* TASK REQUIREMENTS *
Copy the entries below exactly. Images do not belong in the copy.

* EXERCISE INPUT *
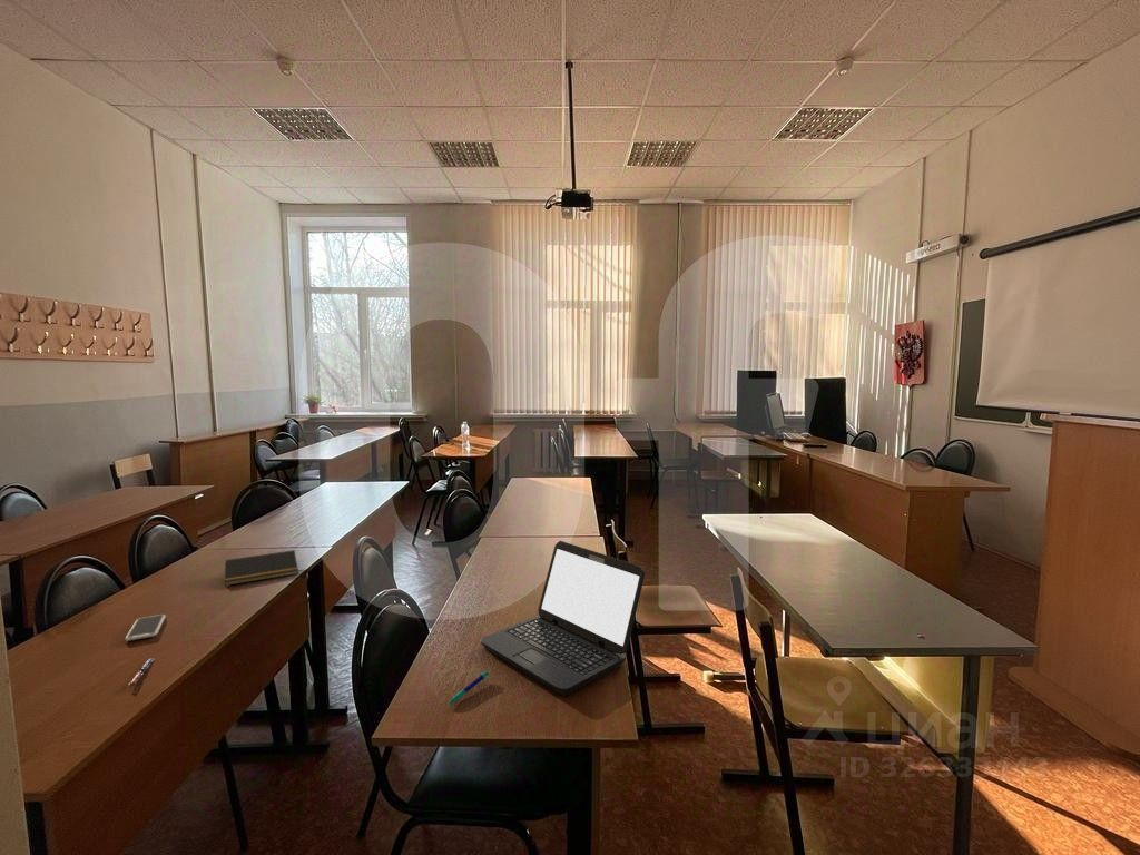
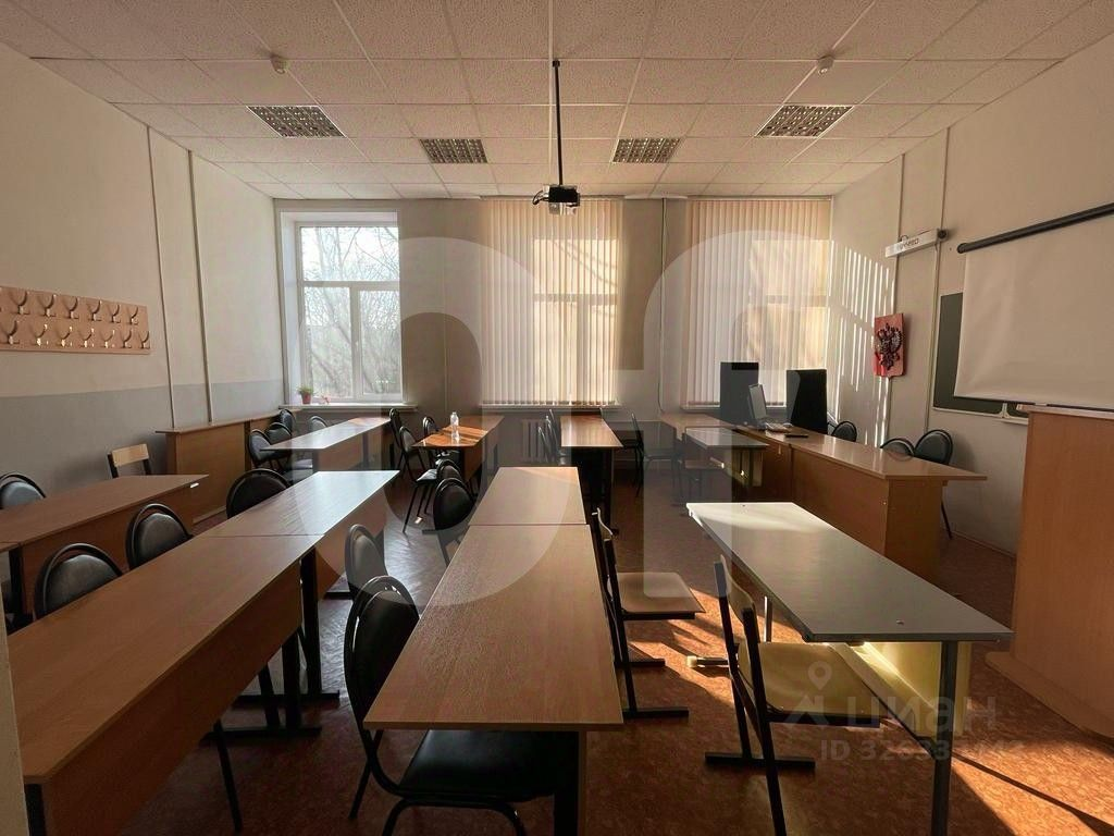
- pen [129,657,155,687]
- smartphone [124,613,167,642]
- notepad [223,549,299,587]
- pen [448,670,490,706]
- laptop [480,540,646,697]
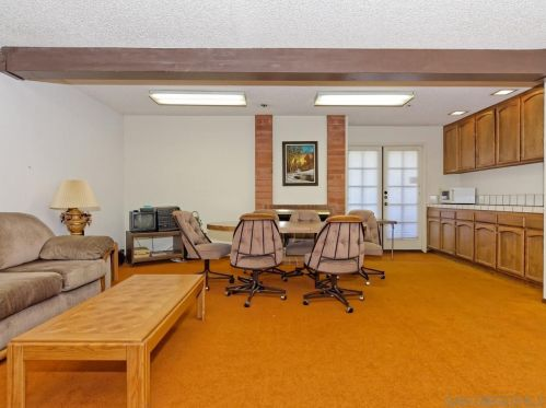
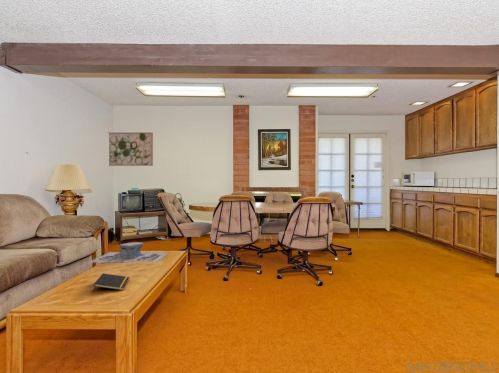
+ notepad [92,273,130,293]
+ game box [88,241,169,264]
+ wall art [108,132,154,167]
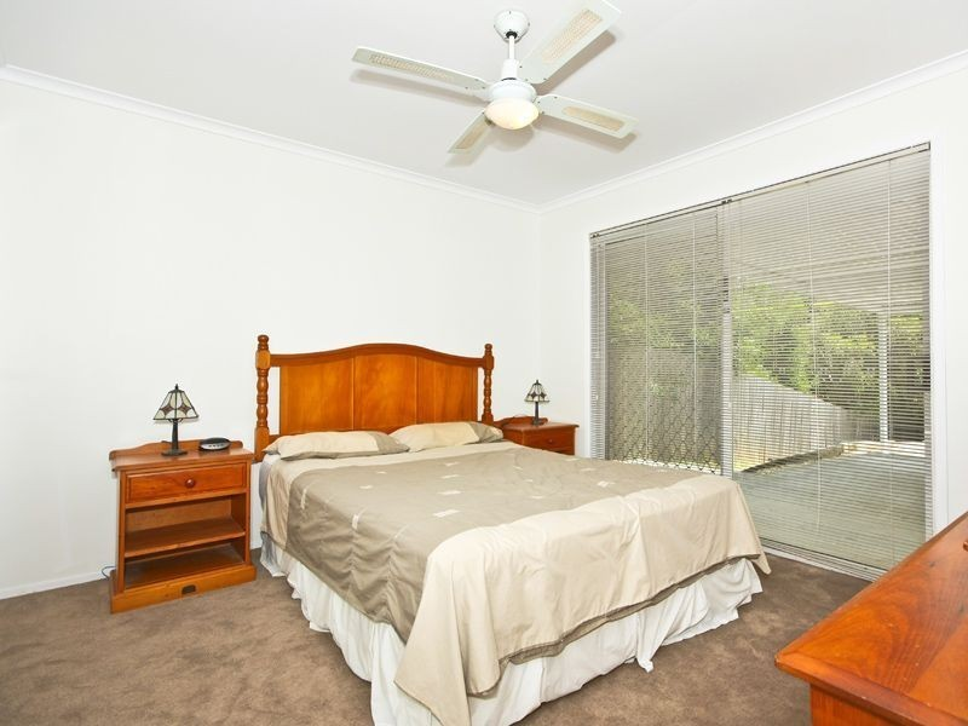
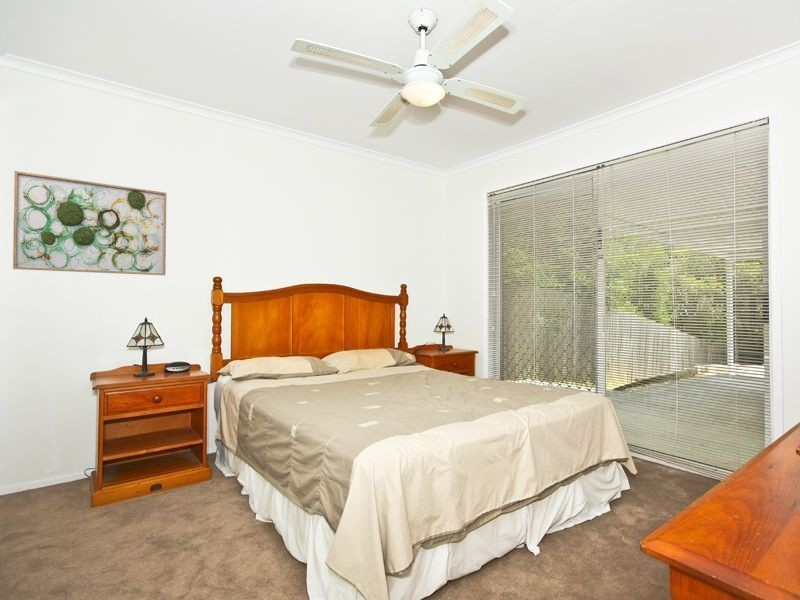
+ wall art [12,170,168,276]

* WRITTEN REPLY *
- pen [129,657,155,687]
- smartphone [124,613,167,642]
- notepad [223,549,299,587]
- pen [448,670,490,706]
- laptop [480,540,646,697]
+ notepad [92,273,130,293]
+ game box [88,241,169,264]
+ wall art [108,132,154,167]
+ wall art [12,170,168,276]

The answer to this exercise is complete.